Husband was employed at a plywood mill continuously from 1967 before being laid off in January, 1981, because of the depressed plywood market. Prior to being laid off, he had a net monthly income of $1,100. He is presently unemployed. It is unknown when the mill will resume production. He testified that he had monthly expenses of $1,214 and income of $683 from unemployment compensation and rental income. Wife is employed 20-24 hours weekly as a cashier. She has net monthly income of *115about $675. Nothing prevents her from working longer hours. She claimed monthly expenses of $952 for herself and the children; however, she lives with a man who provides her and the children with rent free housing, and she has no utility expenses. Her actual living expenses therefore are closer to $700 monthly.

Approximately one month after the hearing in this case the Supreme Court decided Smith v. Smith, 290 Or 675, 626 P2d 342 (1981). In Smith, the court said the issue of child support cannot adequately be considered except in light of the provisions of the decree in regard to the division of property and spousal support. Smith v. Smith, supra, 290 Or at 677-78. That statement is true here, even though this decree makes no provision for spousal support. Because the legislature gave no specific directions for determining what is “just and proper” child support, ORS 107.105(l)(b), trial and appellate courts are left to make that determination. Smith v. Smith, supra, 290 Or at 679. Each case must be considered on its own facts, but by following certain general principles or guidelines.

In this case the trial court made no specific findings concerning the matter of child support. Because the decree was entered prior to the decision in Smith, the trial court did not use the “formula method” adopted in Smith to calculate child support. The trial court’s opinion letter dated March 10, 1981, merely recites in part:

“The petitioner desires child support at the rate of $150 per month per child and the respondent expresses no opinion on the reasonableness of that request and contends that he is not in a position to make any support payments because of his unemployed status. It is the Order of the Court that child support shall be fixed in the sum of $150.00 per month per child as requested by the petitioner * * *. The respondent cannot avoid his responsibility for paying child support by remaining unemployed and not seeking further employment.”

The trial court’s opinion letter creates the impression that the court felt husband was trying to avoid his responsibility to pay child support. However, this is in contrast to the trial court’s finding in the same letter:

“The respondent has worked for Boise Cascade since 1967 continuously prior to his being layed [sic] off because *116of the present economic conditions and depressed lumber market on January 15, 1981. The husband is still unemployed and is receiving unemployment compensation. It is unknown when the mill will resume full production or when the respondent will again become employed with that mill.”

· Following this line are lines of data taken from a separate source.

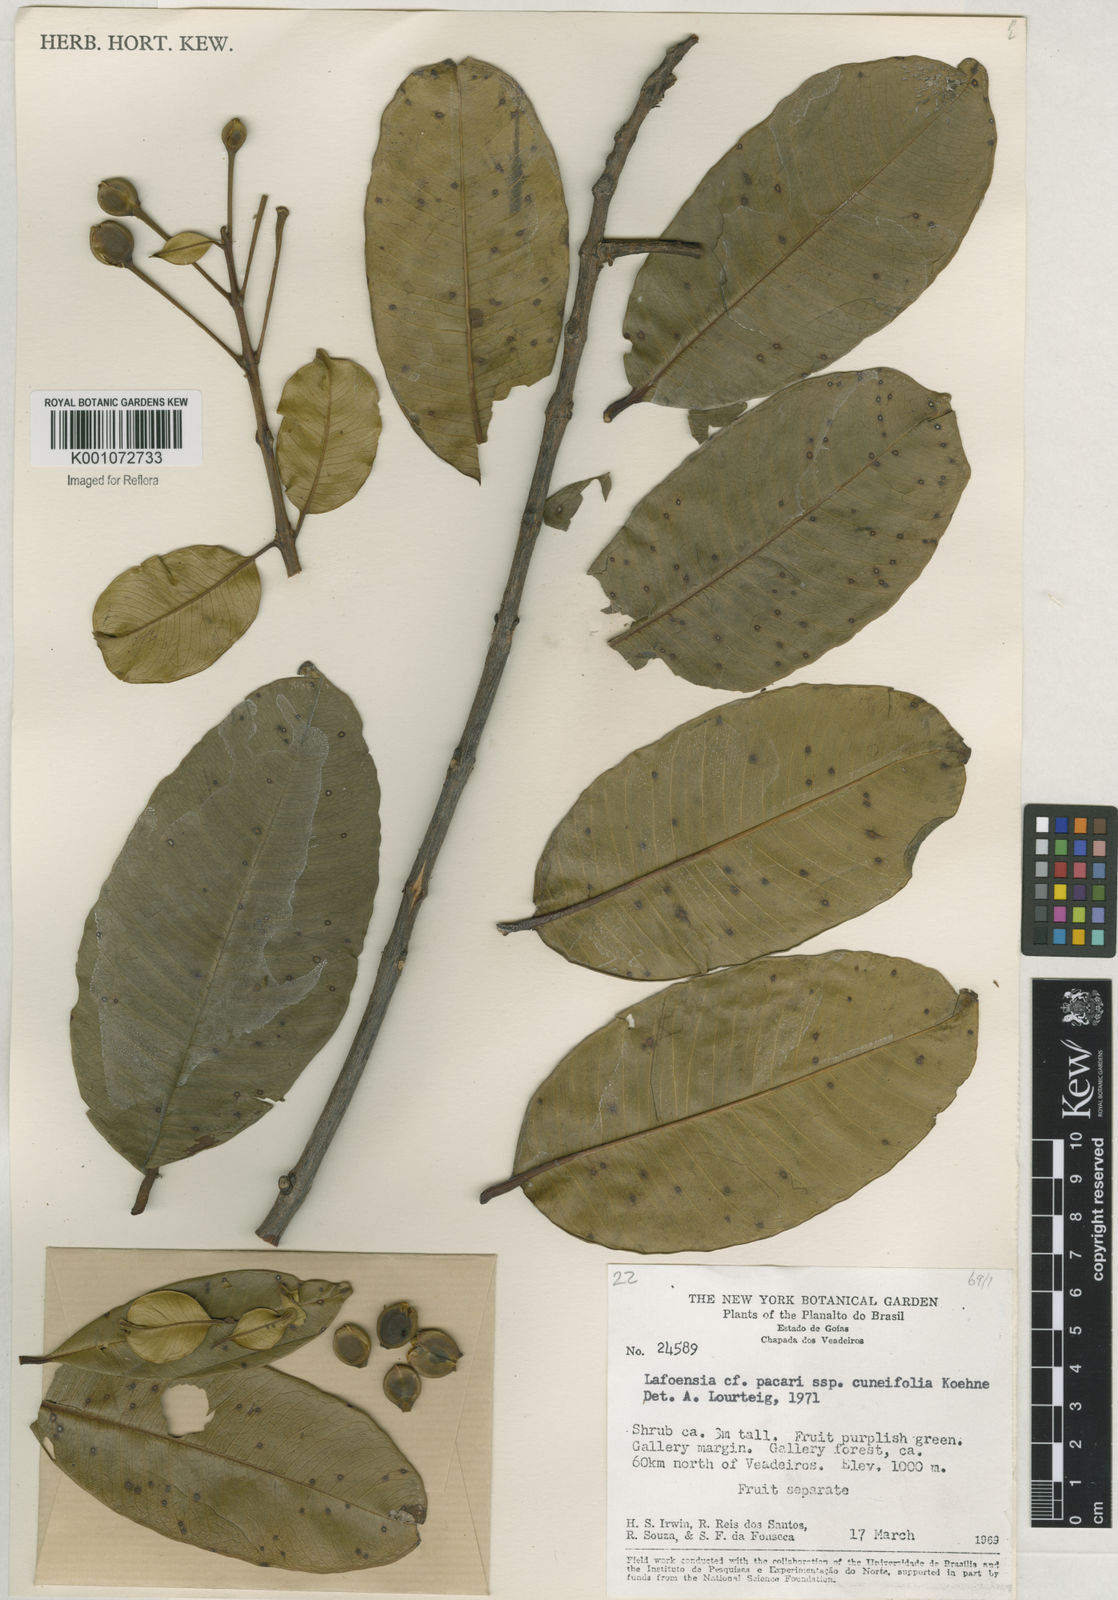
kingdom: Plantae
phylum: Tracheophyta
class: Magnoliopsida
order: Myrtales
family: Lythraceae
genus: Lafoensia
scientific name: Lafoensia pacari
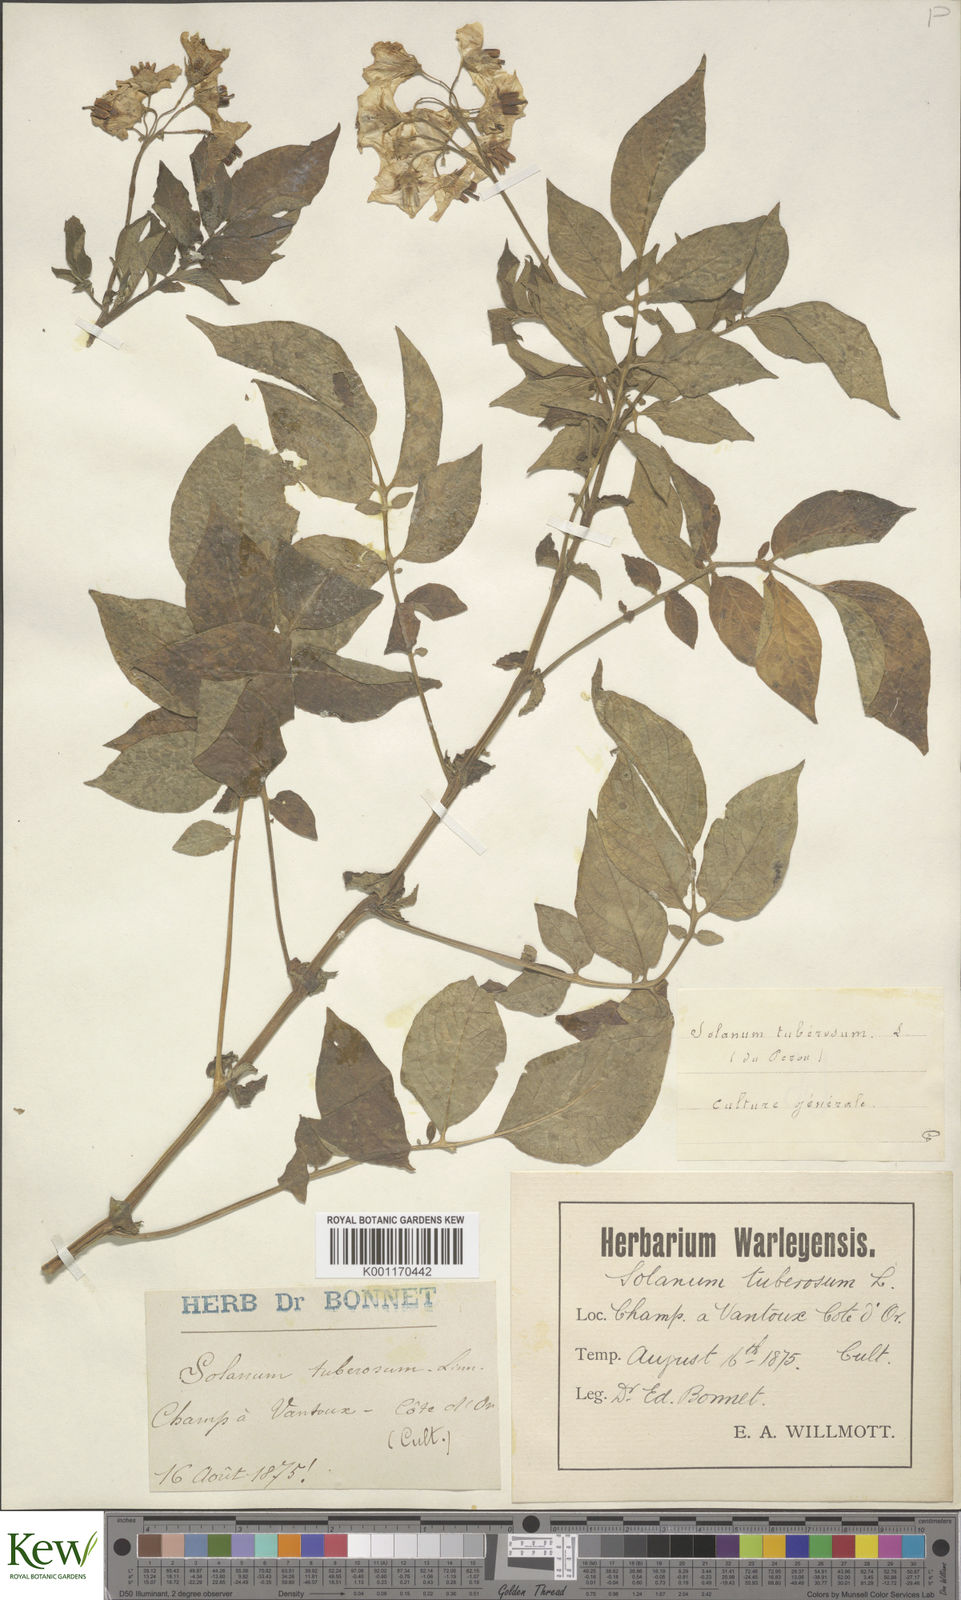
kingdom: Plantae
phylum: Tracheophyta
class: Magnoliopsida
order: Solanales
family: Solanaceae
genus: Solanum
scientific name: Solanum tuberosum
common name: Potato
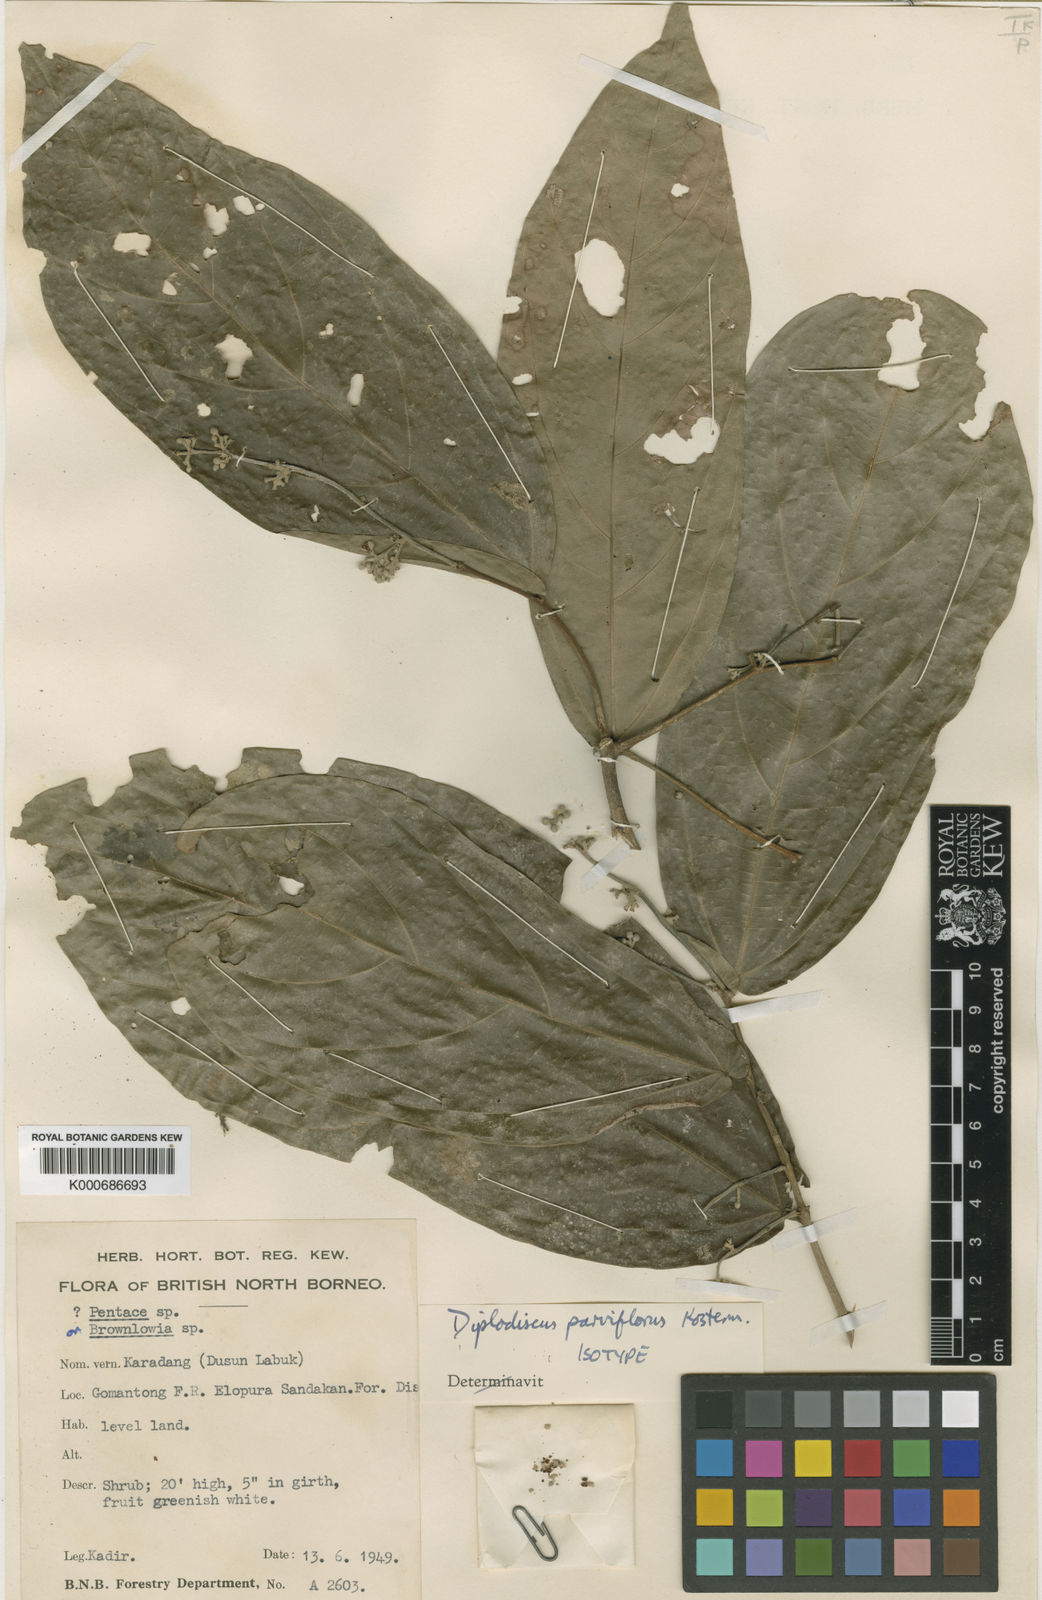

In Phillips and Phillips, 27 Or App 629, 557 P2d 31 (1976), we indicated that a support order must be based upon the facts as they exist on the date the order is entered and that an order based upon economic or financial considerations not in evidence is “speculative” and improper. See also, Nussmeier and Nussmeier, 27 Or App 173, 555 P2d 813 (1976), rev den 277 Or 1 (1977). Here, as in Phillips, the support order appears to be based, at least in part, upon husband’s anticipated future earnings. That was error.

This case must be remanded for the further reason that we are not satisfied the trial court gave sufficient consideration to husband’s financial liquidity problems. The decree requires husband to pay $300 monthly child support, $2,500 of family debts, and $1,363 toward wife’s attorney fees. His net monthly income is approximately $683. He testified he has monthly expenses of $1,214. Whether those figures are reliable we do not know. True, husband will receive cash when the family property is sold, and he does own income producing property. It is not clear, however, how the trial court expected husband to make his current support payments in view of the current status of his income and assets.

Remanded for further proceedings pursuant to Smith v. Smith, supra, and for consideration of husband’s ability to pay. No costs are awarded to either party.